TSA, Federal Air Marshals support Houston boy fighting brain cancer

With an honorary TSA badge, 10-year-old DJ Daniel helped federal officers screen passengers at George Bush Intercontinental Airport 

August 24, 2022


Leave it to a 10-year-old boy to spark ear-to-ear grins across the faces of some of the toughest, most-seasoned federal law enforcement officers. That’s the power of Devarjaye “DJ” Daniel.  
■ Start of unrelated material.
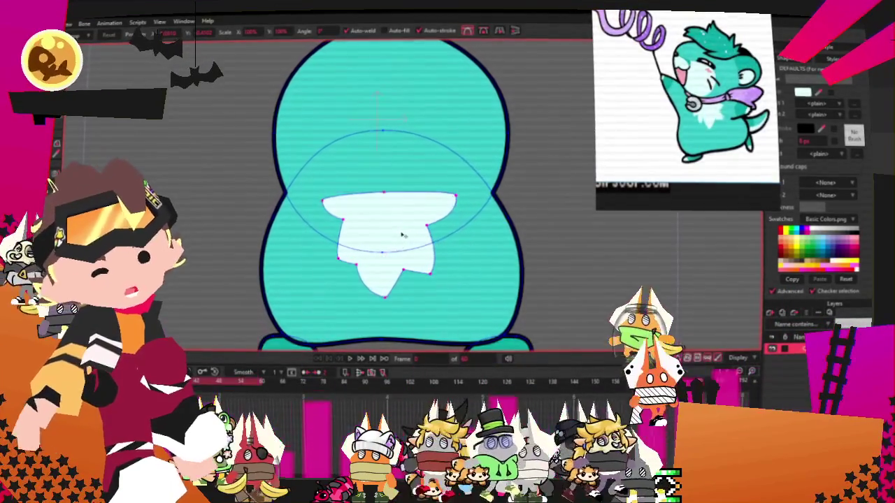
click(431, 87)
The Houston boy, who dreams of one day becoming a police officer, is in the fight of his life. DJ has been diagnosed with brain and spine cancer. His dad, Theodis Daniel, shares that his son has endured 11 brain surgeries, lives with advanced stages of cataracts and struggles with short-term memory loss.  
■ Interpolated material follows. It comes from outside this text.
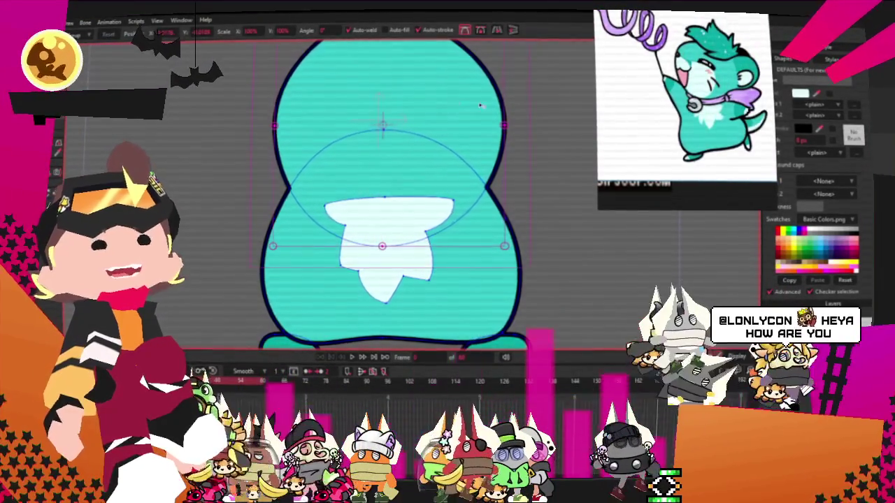
scroll(415, 191, down, 2)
“He loves all, gives hugs and leaves no one without a hug or handshake,” writes the boy’s father on a public Facebook page.  

After his cancer diagnosis, DJ set out to join 100 law enforcement agencies as an honorary officer while raising awareness for childhood cancer.  

The Transportation Security Administration and the Federal Air Marshal Service mark the 661st and 662nd agencies to welcome the boy into their ranks. 

The special ceremony happened at George Bush Intercontinental Airport. In an official TSA uniform and with his right hand raised before IAH Federal Security Director Juan Sanchez, DJ was sworn in by the law enforcement agency.  

DJ’s father had the honor of pinning a TSA badge on his son’s uniform. 

“Congratulations, DJ,” Sanchez said. 

Assistant Federal Security Director for Law Enforcement and Federal Air Marshal Service Supervisor George Ramos then swore DJ in as a Federal Air Marshal. 

Next came the work.  

To the surprise of some travelers, DJ worked IAH Security Screening Operations as a TSA officer. The boy with the bubbly personality and contagious smile welcomed travelers, reviewed their travel documents and even used special lights to closely inspect identification cards. TSA officers share that the 10-year-old “never missed an opportunity to tell a joke, offer a firm handshake or give a hug to brighten a traveler’s day.”  

More on Childhood Cancer | The National Institutes of Health report in the United States in 2021, an estimated 10,500 new cases of cancers will be diagnosed among children from birth to 14 years. Nearly 1,200 children are expected to die from the disease. Although cancer death rates for this age group have declined by 65% from 1970 to 2016, the NIH confirms cancer remains the leading cause of death from disease among children. The most common types of childhood cancer are leukemias, brain and other central nervous system tumors and lymphomas.